Guitarist Tom Verlaine passed away earlier today. I’m in no position to do a survey of his life and career–there are plenty of others who can and will do that task justice. Still, Verlaine’s magnum opus is definitely part of the music of my life, so I’ll take time to briefly describe how that came to be.
The August 27, 1987 issue of Rolling Stone was part of the magazine’s celebration of its twentieth anniversary, its attempt to identify the 100 Best Rock Albums of its lifetime. It’s not a shock to hear I’ve always been attracted to that sort of thing, and as you might imagine, I spent quite a few hours poring over their rankings after a copy arrived at the apartment I was sharing with John and Jim. Gratified when I saw an LP from my collection mentioned, mystified frequently when a title was unfamiliar. By this point I probably knew of the album at #38, sandwiched between Innervisions and Purple Rain, but had never heard anything off it.
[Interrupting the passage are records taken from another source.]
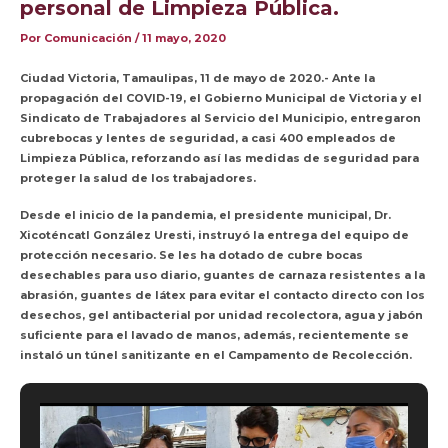
personal de Limpieza Pública.
Por
Comunicación
/
11 mayo, 2020
Ciudad Victoria, Tamaulipas, 11 de mayo de 2020.- Ante la
propagación del COVID-19, el Gobierno Municipal de Victoria y el
Sindicato de Trabajadores al Servicio del Municipio, entregaron
cubrebocas y lentes de seguridad, a casi 400 empleados de
Limpieza Pública, reforzando así las medidas de seguridad para
proteger la salud de los trabajadores.
Desde el inicio de la pandemia, el presidente municipal, Dr.
Xicoténcatl González Uresti, instruyó la entrega del equipo de
protección necesario. Se les ha dotado de cubre bocas
desechables para uso diario, guantes de carnaza resistentes a la
abrasión, guantes de látex para evitar el contacto directo con los
desechos, gel antibacterial por unidad recolectora, agua y jabón
suficiente para el lavado de manos, además, recientemente se
instaló un túnel sanitizante en el Campamento de Recolección.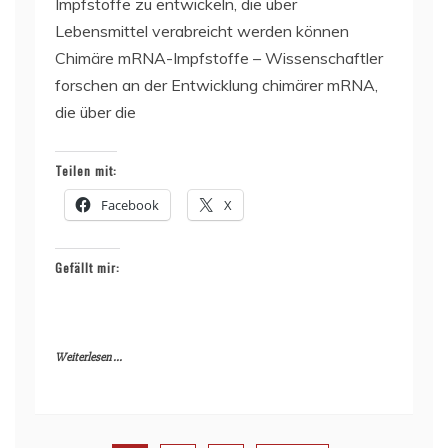
Impfstoffe zu entwickeln, die über
Lebensmittel verabreicht werden können
Chimäre mRNA-Impfstoffe – Wissenschaftler
forschen an der Entwicklung chimärer mRNA,
die über die
Teilen mit:
Facebook
X
Gefällt mir:
Weiterlesen ...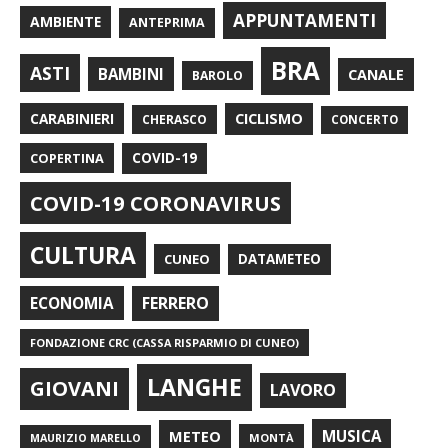
APPUNTAMENTI
AMBIENTE
ANTEPRIMA
BRA
ASTI
BAMBINI
CANALE
BAROLO
CARABINIERI
CICLISMO
CHERASCO
CONCERTO
COPERTINA
COVID-19
COVID-19 CORONAVIRUS
CULTURA
CUNEO
DATAMETEO
FERRERO
ECONOMIA
FONDAZIONE CRC (CASSA RISPARMIO DI CUNEO)
LANGHE
GIOVANI
LAVORO
METEO
MUSICA
MONTÀ
MAURIZIO MARELLO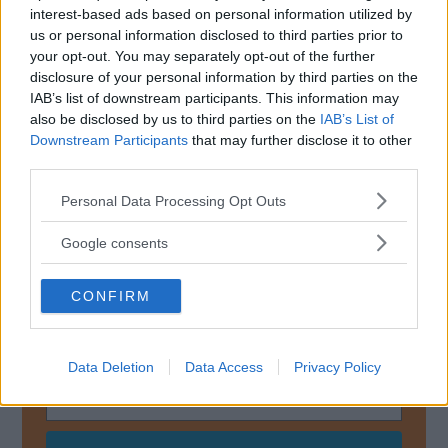
Dessa styr bland annat
kontrollerna för förarsidans
interest-based ads based on personal information utilized by
fönster, speglar och dörrlås och resultatet kan bli att de
us or personal information disclosed to third parties prior to
slutar fungera. Dessutom kan inbrottslarmet aktiveras
your opt-out. You may separately opt-out of the further
disclosure of your personal information by third parties on the
oavsiktligt och slumpmässiga meddelanden kan dyka upp
IAB’s list of downstream participants. This information may
i instrumentklustret.
also be disclosed by us to third parties on the
IAB’s List of
Downstream Participants
that may further disclose it to other
GMC Hummer EV
presenterades 2021
och då
third parties.
marknadsfördes den bland annat körandes genom
vattendrag. Enligt tillverkaren har den 5 meter långa
Please note that this website/app uses one or more Google
Personal Data Processing Opt Outs
elbilen ett vadningsdjup på drygt 81 centimeter.
services and may gather and store information including but
not limited to your visit or usage behaviour. You may click to
Google consents
grant or deny consent to Google and its third-party tags to
use your data for below specified purposes in below Google
CONFIRM
MISSA INTE KOMMANDE ARTIKLAR OM
consent section.
HUMMER
Få vårt nyhetsbrev utan kostnad
Data Deletion
Data Access
Privacy Policy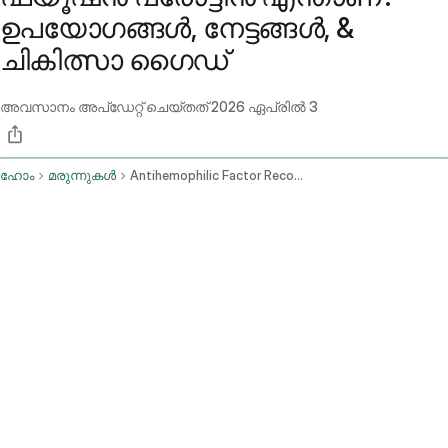
ഉപയോഗങ്ങൾ, നേട്ടങ്ങൾ, &
ചികിത്സാ ഗൈഡ്
അവസാനം അപ്ഡേറ്റ് ചെയ്തത്
2026 ഏപ്രിൽ 3
ഹോം
മരുന്നുകൾ
Antihemophilic Factor Recombinant Fc Vwf Xten Fusion Protein Ehtl Intravenous Route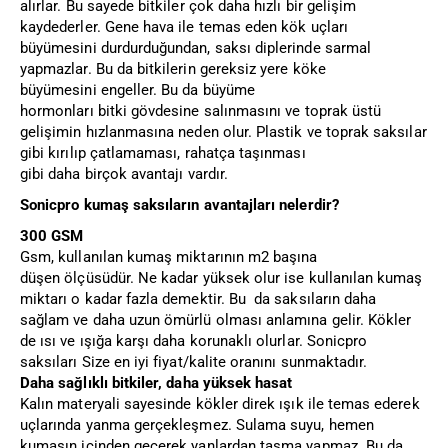
alırlar. Bu sayede bitkiler çok daha hızlı bir gelişim
kaydederler. Gene hava ile temas eden kök uçları
büyümesini durdurduğundan, saksı diplerinde sarmal
yapmazlar. Bu da bitkilerin gereksiz yere köke
büyümesini engeller. Bu da büyüme
hormonları bitki gövdesine salınmasını ve toprak üstü
gelişimin hızlanmasına neden olur. Plastik ve toprak saksılar
gibi kırılıp çatlamaması, rahatça taşınması
gibi daha birçok avantajı vardır.
Sonicpro kumaş saksıların avantajları nelerdir?
300 GSM
Gsm, kullanılan kumaş miktarının m2 başına
düşen ölçüsüdür. Ne kadar yüksek olur ise kullanılan kumaş
miktarı o kadar fazla demektir. Bu da saksıların daha
sağlam ve daha uzun ömürlü olması anlamına gelir. Kökler
de ısı ve ışığa karşı daha korunaklı olurlar. Sonicpro
saksıları Size en iyi fiyat/kalite oranını sunmaktadır.
Daha sağlıklı bitkiler, daha yüksek hasat
Kalın materyali sayesinde kökler direk ışık ile temas ederek
uçlarında yanma gerçekleşmez. Sulama suyu, hemen
kumaşın içinden geçerek yanlardan taşma yapmaz. Bu da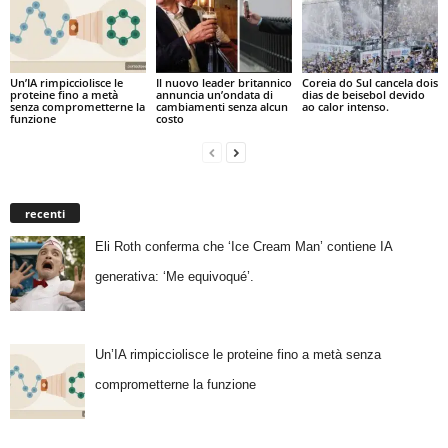
Un’IA rimpicciolisce le
Il nuovo leader britannico
Coreia do Sul cancela dois
proteine fino a metà
annuncia un’ondata di
dias de beisebol devido
senza comprometterne la
cambiamenti senza alcun
ao calor intenso.
funzione
costo
recenti
Eli Roth conferma che ‘Ice Cream Man’ contiene IA
generativa: ‘Me equivoqué’.
Un’IA rimpicciolisce le proteine fino a metà senza
comprometterne la funzione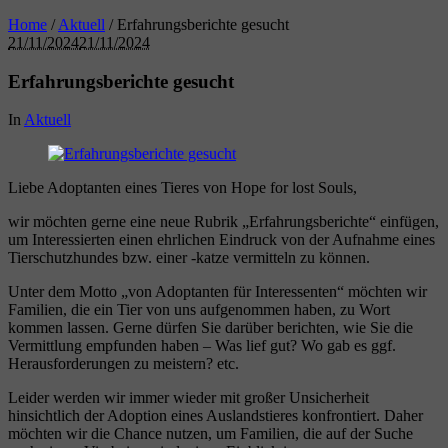
Home
/
Aktuell
/
Erfahrungsberichte gesucht
21/11/2024
21/11/2024
Erfahrungsberichte gesucht
In
Aktuell
Liebe Adoptanten eines Tieres von Hope for lost Souls,
wir möchten gerne eine neue Rubrik „Erfahrungsberichte“ einfügen,
um Interessierten einen ehrlichen Eindruck von der Aufnahme eines
Tierschutzhundes bzw. einer -katze vermitteln zu können.
Unter dem Motto „von Adoptanten für Interessenten“ möchten wir
Familien, die ein Tier von uns aufgenommen haben, zu Wort
kommen lassen. Gerne dürfen Sie darüber berichten, wie Sie die
Vermittlung empfunden haben – Was lief gut? Wo gab es ggf.
Herausforderungen zu meistern? etc.
Leider werden wir immer wieder mit großer Unsicherheit
hinsichtlich der Adoption eines Auslandstieres konfrontiert. Daher
möchten wir die Chance nutzen, um Familien, die auf der Suche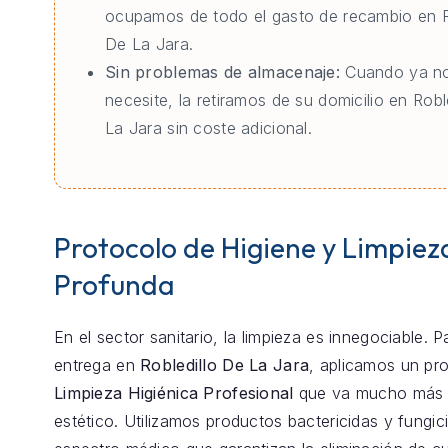
ocupamos de todo el gasto de recambio en R
De La Jara.
Sin problemas de almacenaje:
Cuando ya no
necesite, la retiramos de su domicilio en Robl
La Jara sin coste adicional.
Protocolo de Higiene y Limpiez
Profunda
En el sector sanitario, la limpieza es innegociable. 
entrega en
Robledillo De La Jara
, aplicamos un pr
Limpieza Higiénica Profesional
que va mucho más a
estético. Utilizamos productos bactericidas y fungic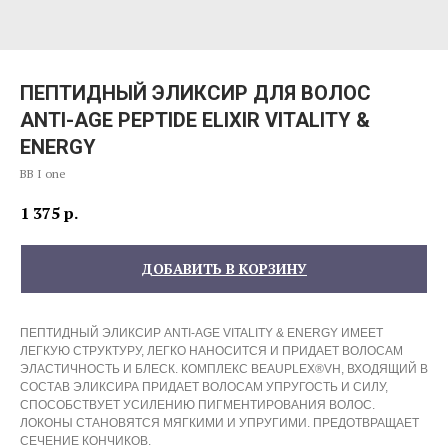
ПЕПТИДНЫЙ ЭЛИКСИР ДЛЯ ВОЛОС
ANTI-AGE PEPTIDE ELIXIR VITALITY &
ENERGY
BB I one
1 375
р.
ДОБАВИТЬ В КОРЗИНУ
ПЕПТИДНЫЙ ЭЛИКСИР ANTI-AGE VITALITY & ENERGY
ИМЕЕТ
ЛЕГКУЮ СТРУКТУРУ, ЛЕГКО НАНОСИТСЯ И ПРИДАЕТ ВОЛОСАМ
ЭЛАСТИЧНОСТЬ И БЛЕСК. КОМПЛЕКС BEAUPLEX®VH, ВХОДЯЩИЙ В
СОСТАВ ЭЛИКСИРА ПРИДАЕТ ВОЛОСАМ УПРУГОСТЬ И СИЛУ,
СПОСОБСТВУЕТ УСИЛЕНИЮ ПИГМЕНТИРОВАНИЯ ВОЛОС.
ЛОКОНЫ СТАНОВЯТСЯ МЯГКИМИ И УПРУГИМИ. ПРЕДОТВРАЩАЕТ
СЕЧЕНИЕ КОНЧИКОВ.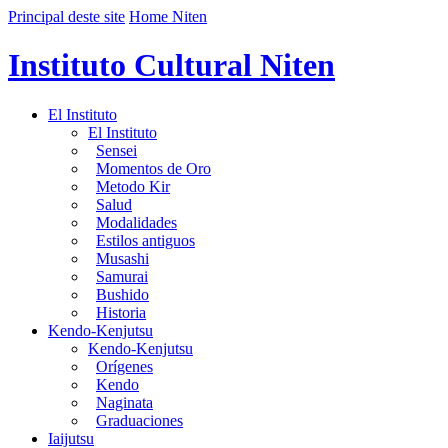
Principal deste site
Home Niten
Instituto Cultural Niten
El Instituto
El Instituto
Sensei
Momentos de Oro
Metodo Kir
Salud
Modalidades
Estilos antiguos
Musashi
Samurai
Bushido
Historia
Kendo-Kenjutsu
Kendo-Kenjutsu
Orígenes
Kendo
Naginata
Graduaciones
Iaijutsu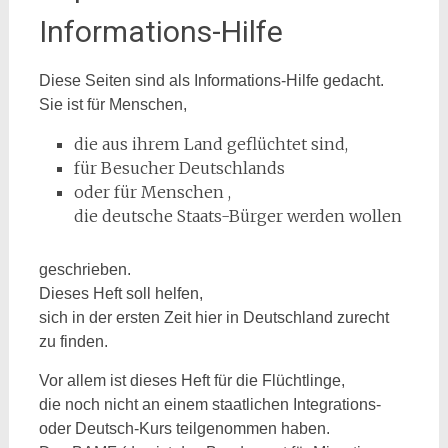
Informations-Hilfe
Diese Seiten sind als Informations-Hilfe gedacht.
Sie ist für Menschen,
die aus ihrem Land geflüchtet sind,
für Besucher Deutschlands
oder für Menschen ,
die deutsche Staats-Bürger werden wollen
geschrieben.
Dieses Heft soll helfen,
sich in der ersten Zeit hier in Deutschland zurecht
zu finden.
Vor allem ist dieses Heft für die Flüchtlinge,
die noch nicht an einem staatlichen Integrations-
oder Deutsch-Kurs teilgenommen haben.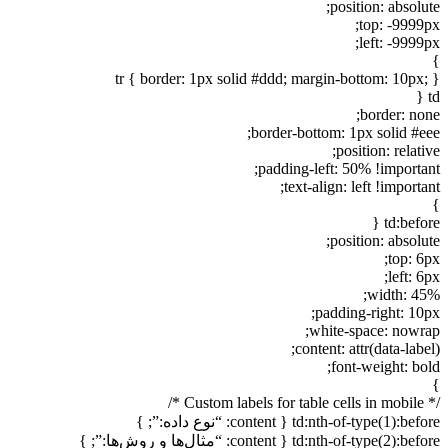
position: absolute;
top: -9999px;
left: -9999px;
}
tr { border: 1px solid #ddd; margin-bottom: 10px; }
td {
border: none;
border-bottom: 1px solid #eee;
position: relative;
padding-left: 50% !important;
text-align: left !important;
}
td:before {
position: absolute;
top: 6px;
left: 6px;
width: 45%;
padding-right: 10px;
white-space: nowrap;
content: attr(data-label);
font-weight: bold;
}
/* Custom labels for table cells in mobile */
td:nth-of-type(1):before { content: “نوع داده:”; }
td:nth-of-type(2):before { content: “مثال‌ها و روش‌ها:”; }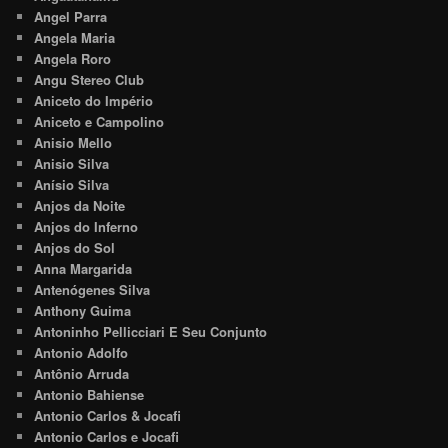
Angel Parra
Angela Maria
Angela Roro
Angu Stereo Club
Aniceto do Império
Aniceto e Campolino
Anisio Mello
Anisio Silva
Anísio Silva
Anjos da Noite
Anjos do Inferno
Anjos do Sol
Anna Margarida
Antenógenes Silva
Anthony Guima
Antoninho Pellicciari E Seu Conjunto
Antonio Adolfo
Antônio Arruda
Antonio Bahiense
Antonio Carlos & Jocafi
Antonio Carlos e Jocafi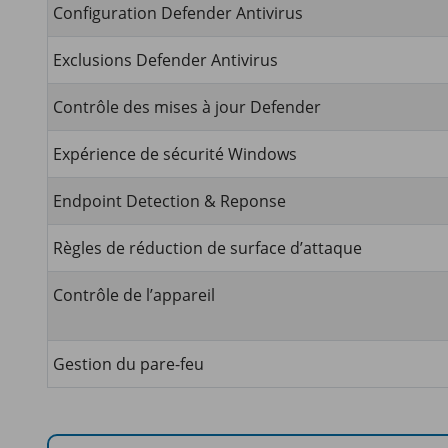
Configuration Defender Antivirus
Exclusions Defender Antivirus
Contrôle des mises à jour Defender
Expérience de sécurité Windows
Endpoint Detection & Reponse
Règles de réduction de surface d’attaque
Contrôle de l’appareil
Gestion du pare-feu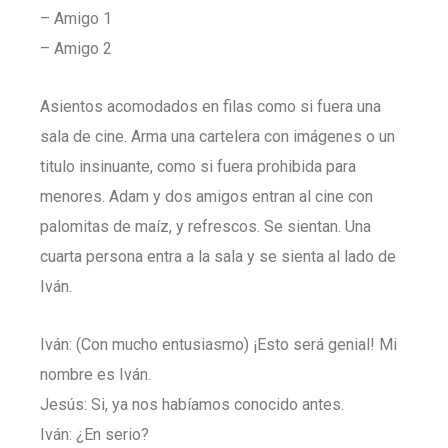
– Amigo 1
– Amigo 2
Asientos acomodados en filas como si fuera una
sala de cine. Arma una cartelera con imágenes o un
titulo insinuante, como si fuera prohibida para
menores. Adam y dos amigos entran al cine con
palomitas de maíz, y refrescos. Se sientan. Una
cuarta persona entra a la sala y se sienta al lado de
Iván.
Iván: (Con mucho entusiasmo) ¡Esto será genial! Mi
nombre es Iván.
Jesús: Si, ya nos habíamos conocido antes.
Iván: ¿En serio?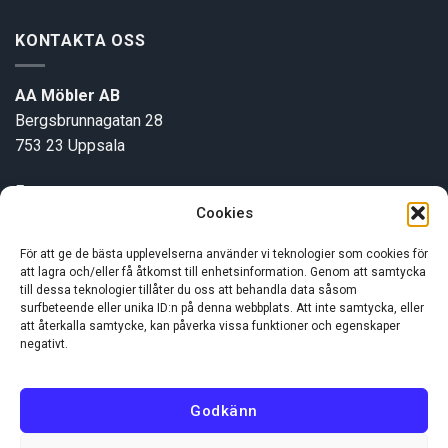
KONTAKTA OSS
AA Möbler AB
Bergsbrunnagatan 28
753 23 Uppsala
E-post:
info@aamobler.se
Cookies
Tel: 018-18 18 51
För att ge de bästa upplevelserna använder vi teknologier som cookies för
att lagra och/eller få åtkomst till enhetsinformation. Genom att samtycka
INFORMATION
till dessa teknologier tillåter du oss att behandla data såsom
surfbeteende eller unika ID:n på denna webbplats. Att inte samtycka, eller
att återkalla samtycke, kan påverka vissa funktioner och egenskaper
negativt.
Om oss
Kundservice
Godkänn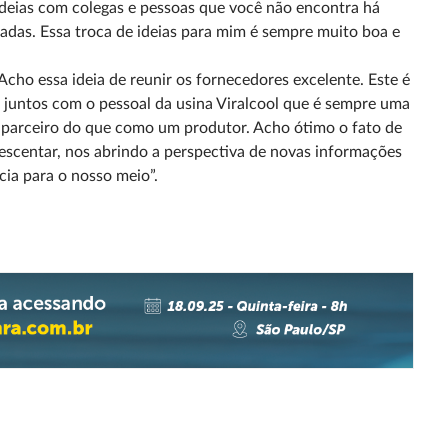
deias com colegas e pessoas que você não encontra há
adas. Essa troca de ideias para mim é sempre muito boa e
Acho essa ideia de reunir os fornecedores excelente. Este é
untos com o pessoal da usina Viralcool que é sempre uma
parceiro do que como um produtor. Acho ótimo o fato de
escentar, nos abrindo a perspectiva de novas informações
cia para o nosso meio”.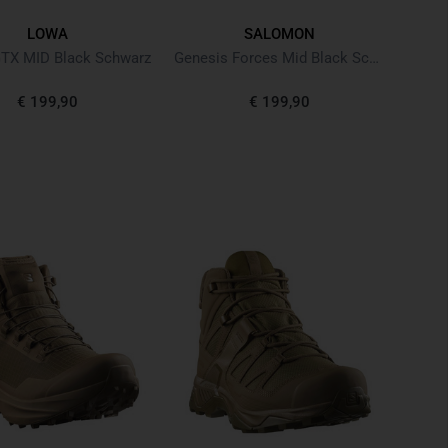
LOWA
SALOMON
TX MID Black Schwarz
Genesis Forces Mid Black Schwarz
€ 199,90
€ 199,90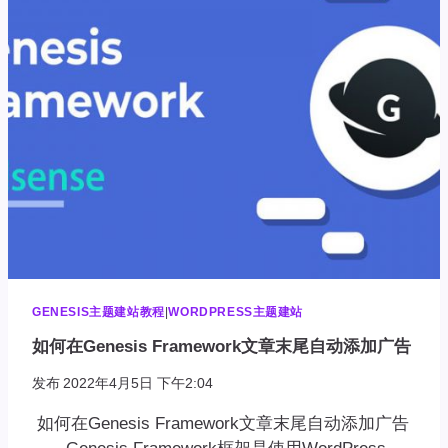
显
示
文
章
的
最
新
更
新
日
期
GENESIS主题建站教程
|
WORDPRESS主题建站
如何在Genesis Framework文章末尾自动添加广告
发布
2022年4月5日 下午2:04
如何在Genesis Framework文章末尾自动添加广告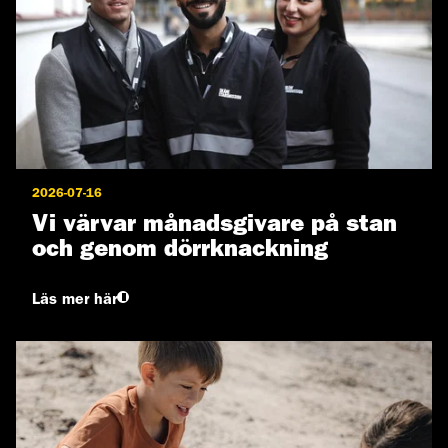
2026-07-16
Vi värvar månadsgivare på stan
och genom dörrknackning
Läs mer här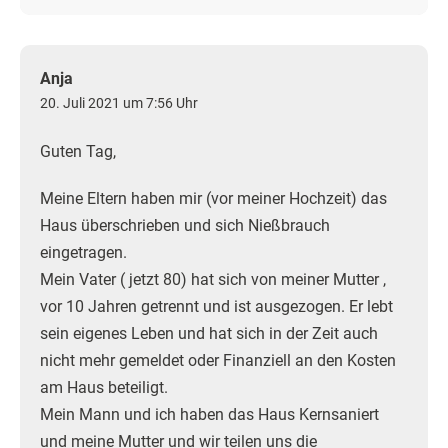
Anja
20. Juli 2021 um 7:56 Uhr
Guten Tag,
Meine Eltern haben mir (vor meiner Hochzeit) das
Haus überschrieben und sich Nießbrauch
eingetragen.
Mein Vater ( jetzt 80) hat sich von meiner Mutter ,
vor 10 Jahren getrennt und ist ausgezogen. Er lebt
sein eigenes Leben und hat sich in der Zeit auch
nicht mehr gemeldet oder Finanziell an den Kosten
am Haus beteiligt.
Mein Mann und ich haben das Haus Kernsaniert
und meine Mutter und wir teilen uns die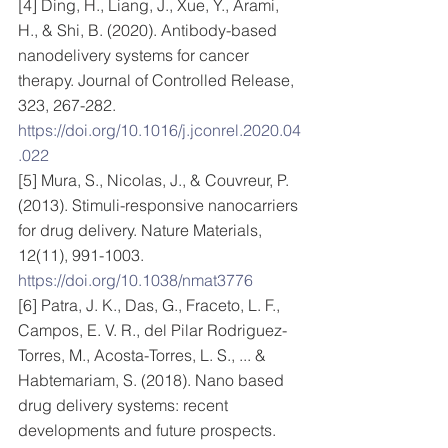
[4] Ding, H., Liang, J., Xue, Y., Arami, 
H., & Shi, B. (2020). Antibody-based 
nanodelivery systems for cancer 
therapy. Journal of Controlled Release, 
323, 267-282. 
https://doi.org/10.1016/j.jconrel.2020.04
.022
[5] Mura, S., Nicolas, J., & Couvreur, P. 
(2013). Stimuli-responsive nanocarriers 
for drug delivery. Nature Materials, 
12(11), 991-1003. 
https://doi.org/10.1038/nmat3776
[6] Patra, J. K., Das, G., Fraceto, L. F., 
Campos, E. V. R., del Pilar Rodriguez-
Torres, M., Acosta-Torres, L. S., ... & 
Habtemariam, S. (2018). Nano based 
drug delivery systems: recent 
developments and future prospects. 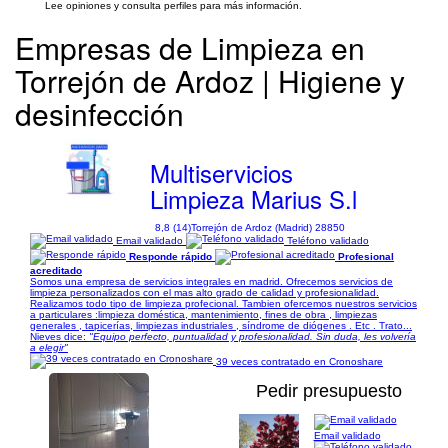
Lee opiniones y consulta perfiles para más información.
Empresas de Limpieza en
Torrejón de Ardoz | Higiene y
desinfección
Multiservicios
Limpieza Marius S.l
8,8 (14)
Torrejón de Ardoz (Madrid) 28850
Email validado
Teléfono validado
Responde rápido
Profesional
acreditado
Somos una empresa de servicios integrales en madrid. Ofrecemos servicios de
limpieza personalizados con el mas alto grado de calidad y profesionalidad.
Realizamos todo tipo de limpieza profecional. Tambien ofercemos nuestros servicios
a particulares :limpieza doméstica, mantenimiento, fines de obra , limpiezas
generales , tapicerías, limpiezas industriales , síndrome de diógenes . Etc . Trato...
Nieves dice:
"Equipo perfecto, puntualidad y profesionalidad. Sin duda, les volvería
a elegir"
39 veces contratado en Cronoshare
Pedir presupuesto
Email validado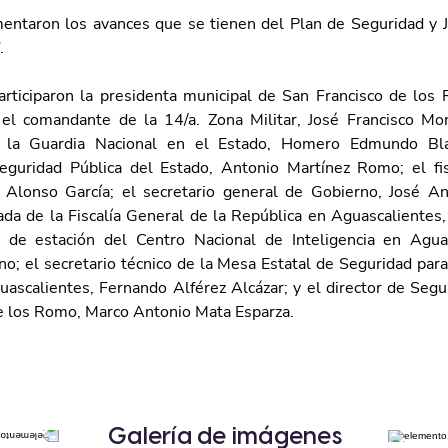
ntaron los avances que se tienen del Plan de Seguridad y Jus
.
articiparon la presidenta municipal de San Francisco de los 
el comandante de la 14/a. Zona Militar, José Francisco Mor
e la Guardia Nacional en el Estado, Homero Edmundo Blan
eguridad Pública del Estado, Antonio Martínez Romo; el fis
 Alonso García; el secretario general de Gobierno, José An
ada de la Fiscalía General de la República en Aguascalientes,
e de estación del Centro Nacional de Inteligencia en Aguas
o; el secretario técnico de la Mesa Estatal de Seguridad para
uascalientes, Fernando Alférez Alcázar; y el director de Segur
e los Romo, Marco Antonio Mata Esparza.
Galería de imágenes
(Noel Coppage’s brief, color-me-very-unimpressed blurb in Dad’s copy of the May 1977 issue of Stereo Review must have passed under my eyes a decade earlier without registering.)
My interest was piqued enough at the time to file Marquee Moon under “must seek out someday” in my brain; it would be well over a decade, though, before anything of the sort happened. As it turns out, my father was responsible for getting it into my hands.
I’ve noted before that Dad was a collector of various things, music (both rock and classical) being one of his primary avenues of expression. When he latched onto CDs in the 90s, he no doubt took advice from any number of articles identifying Essential Disks Everyone Should Own (TM), which is how I expect that a copy of Marquee Moon ended up in a box underneath the bed in my folks’ townhouse basement bedroom. When I came across it on a weekend visit around 2003 or so, he gladly allowed me to take it home.
I’d guess that Dad never played it, but I didn’t waste time. My recollection is that I slipped it into the CD player in our kitchen one Sunday morning soon afterward. I was immediately captivated by the searing riffs on the opening track.
The album turned out to be a treat from start to finish and became a regular listen over the ensuing years; it’s near the top of my list of disks to recommend to friends who don’t know it. While I doubt I would have appreciated MM that much when it was released in 1977, I do regret not checking it out immediately after the RS write-up in 1987.
I’m also regretting today that I haven’t yet sought out Mr. Verlaine’s other output. That will likely take place in the coming days, but tonight it’ll be “See No Evil,” “Venus,” “Friction,” and the rest from MM. I hope he rests in peace.